TORONTO – The mad scramble involved in putting down a deposit on a new home can be more than just a hassle — in some cases it can even be a deal breaker.

In an age where most purchases can be paid with a tap from a credit card or smartphone, the process of paying a deposit to secure a real estate deal is still tied to old-fashioned paper — bank drafts and cheques — and tight delivery deadlines.

But the process that often involves homeowners making multiple bank visits, skipping work and racing to the realtor’s office before closing time could soon be entering a new era. Starting in February, Royal LePage Atlantic will be one of several Halifax-area brokerages that will allow homebuyers to pay their deposits via mobile devices.

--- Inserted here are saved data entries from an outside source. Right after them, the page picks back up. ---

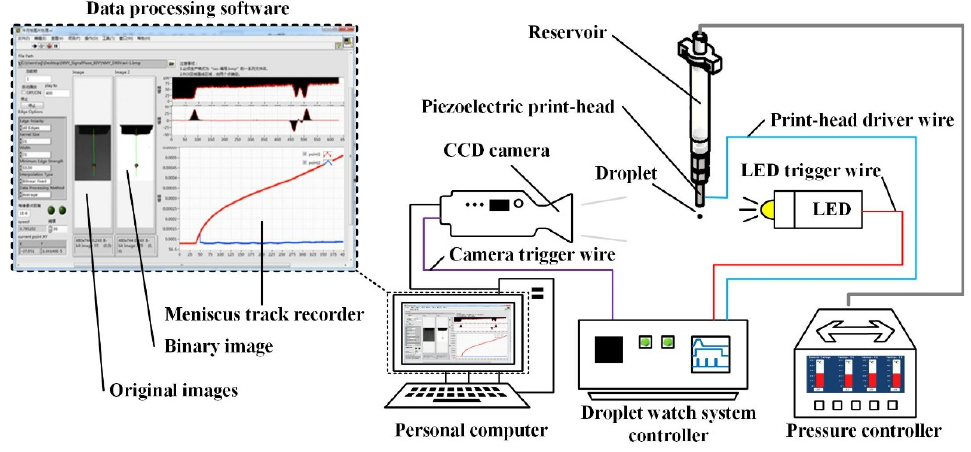
Figure 5. Schematic of the experimental system.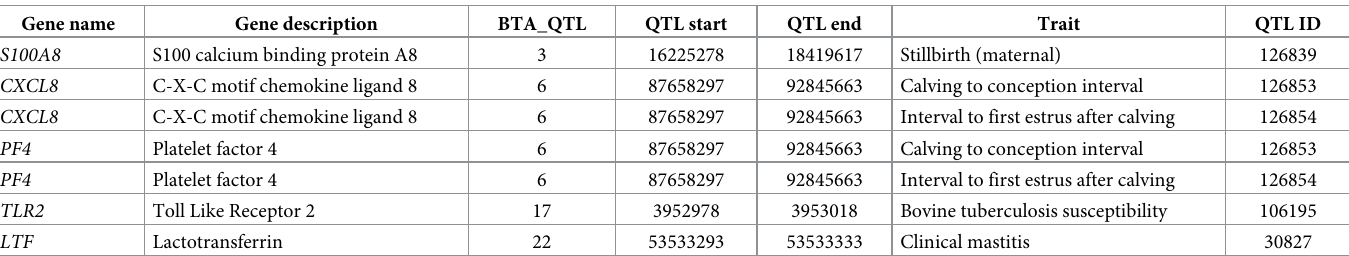
Table 2. Information on bovine Quantitative Trait Loci (QTL) related to reproduction traits overlapping with selected differentially expressed genes (DEGs). Gene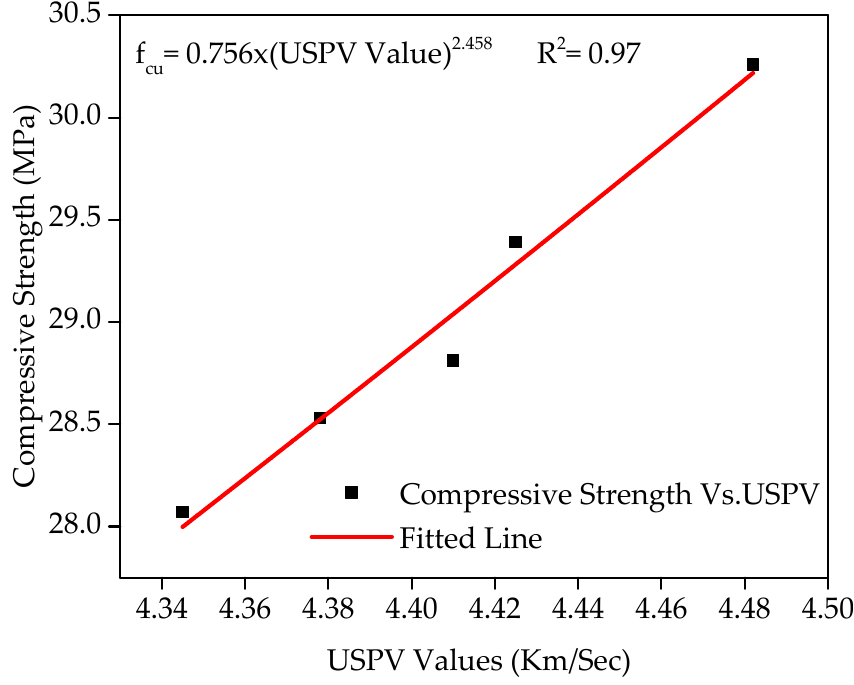
Figure 13. Relationship of compressive strength versus USPV.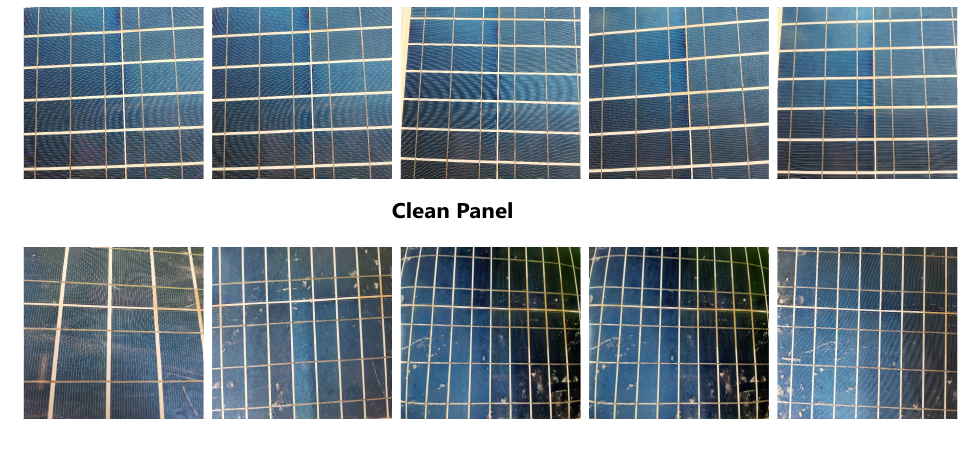
Figure 3. Clean and dirty solar panel images from dataset.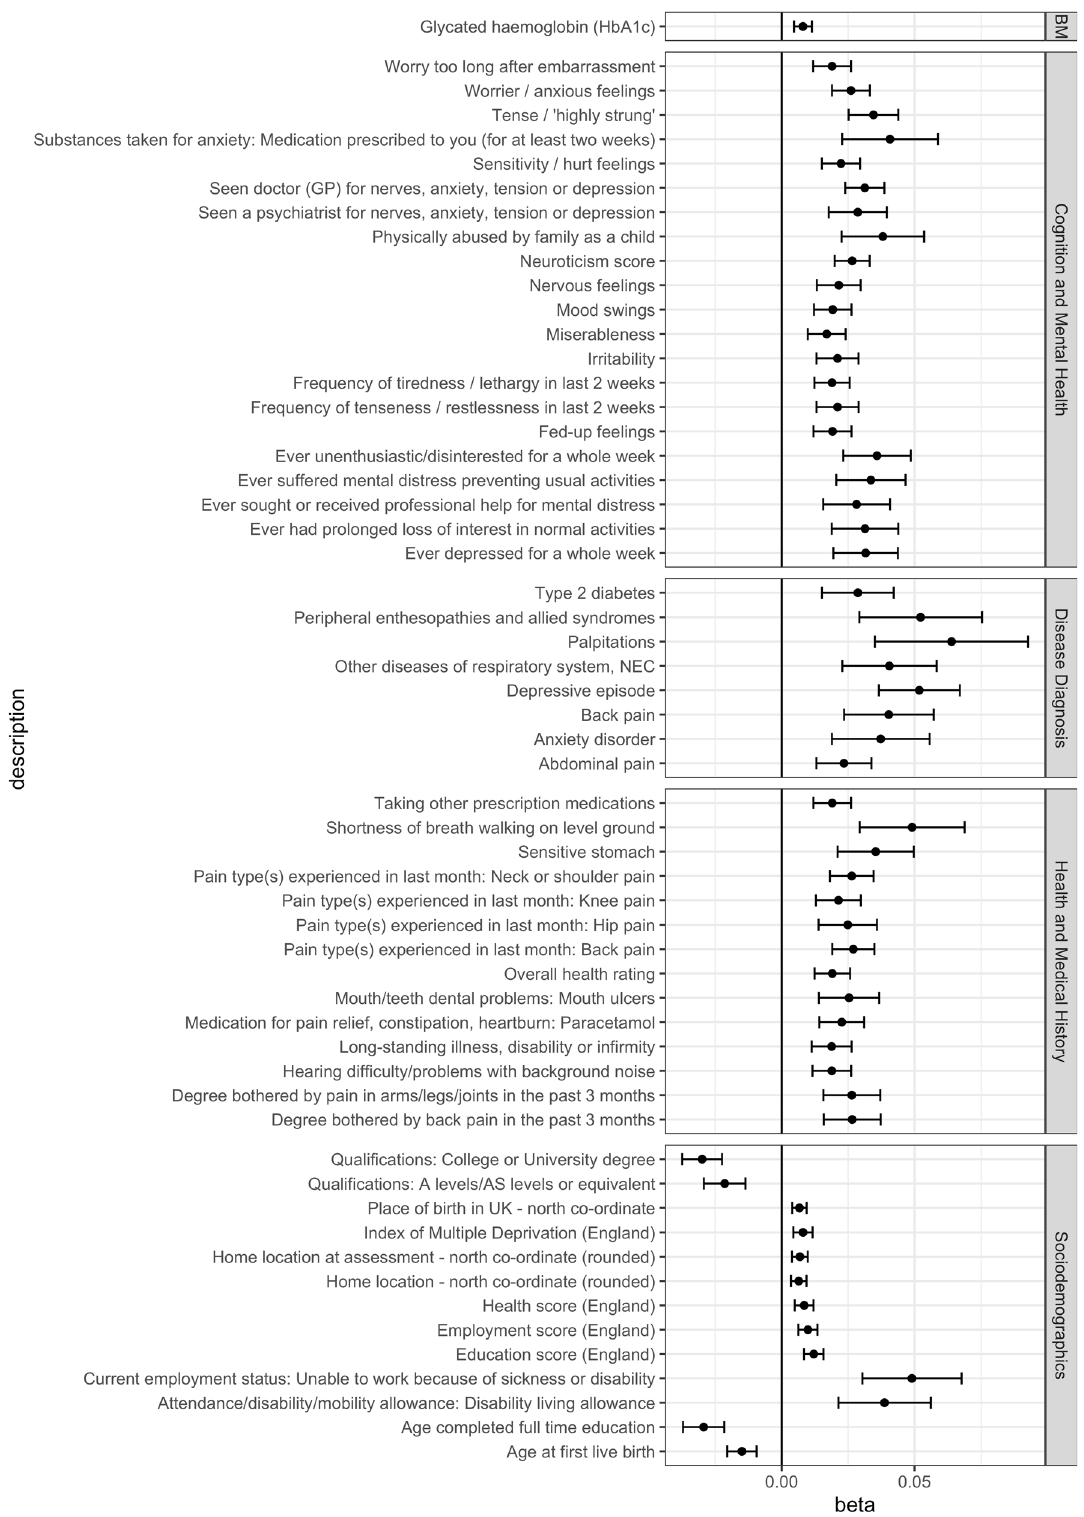
Fig. 3 Forest plot showing phenotypes signi fi cantly associated with TS PRS, grouped by categories. The x-axis shows the (Beta) effect size for each phenotype estimated by PheWAS. BM Biochemical TS PRS (beta: − 0.017, p -value: 3.7 × 10 − 3 ). Biochemical mea- sures such as IGF1 and eosinophil count were also negatively associated with the risk of TS (beta: − 0.005 to − 0.008, p -value: 3.5 × 10 − 3 – 3.8 × 10 − 5 ).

The new service is being offered by a startup called ExactDeposit. If the test run goes smoothly, it’s expected to be rolled out in brokerages across the country in the spring.

Halifax-based realtor Chris Ryan co-founded ExactDeposit with his friend Kevin Kline, who has worked in technology and telecommunications for more than two decades. The pair enlisted the help of computer science PhD candidates at Dalhousie University to develop a secure and mobile-friendly website that allows homebuyers to pay their deposits — around $5,000 on average — using their credit cards from a smartphone, tablet or computer.

No additional hardware is required. After the realtor prepares the transaction, the buyer simply logs in through a mobile browser and enters his or her credit card information and the money is deposited with the brokerage. The entire process takes roughly 10 minutes.

“You can do it in your pyjamas from anywhere in the world,” says Ryan.

Homebuyers with an accepted offer often find themselves a with 24 or 48-hour time limit to obtain a certified cheque and deliver it to the brokerage, or risk losing the deal. The challenge is compounded for those buying a home in another city or province.

Matthew Honsberger, a Halifax-based realtor with Royal LePage Atlantic, recalls an incident where a couple failed to get their deposit cheque in on time.

“They were just kind of dragging their feet a little, and when we actually did get it from them and give it to the other brokerage, the other brokerage said ‘No we terminated the agreement because we had a backup offer in place’ … Our folks lost out simply because they didn’t get a cheque there in time.”

For the decade that he’s been a real estate agent, Ryan says clients have been asking him for alternative ways to pay their deposits.

“There’s a huge momentum to pay for things with a credit card if at all possible,” he says.

Realtors will pay less than $10 a month for unlimited usage, while homebuyers will be charged 2.9 per cent of their transaction — a price that Kline admits may be too steep for some.

But recent homebuyer Christopher Beaton, a 27-year-old sales and service manager at TD Bank, says the rewards he earns on his credit card transactions would largely compensate for the fee.

Beaton says he would have “absolutely” used ExactDeposit if it was available when he was shopping for a house in Lower Sackville, N.S. last spring.

“We were living in Dartmouth and Sackville is about a 20-minute drive away,” says Beaton. “So it was a lot of driving around. Time is money.”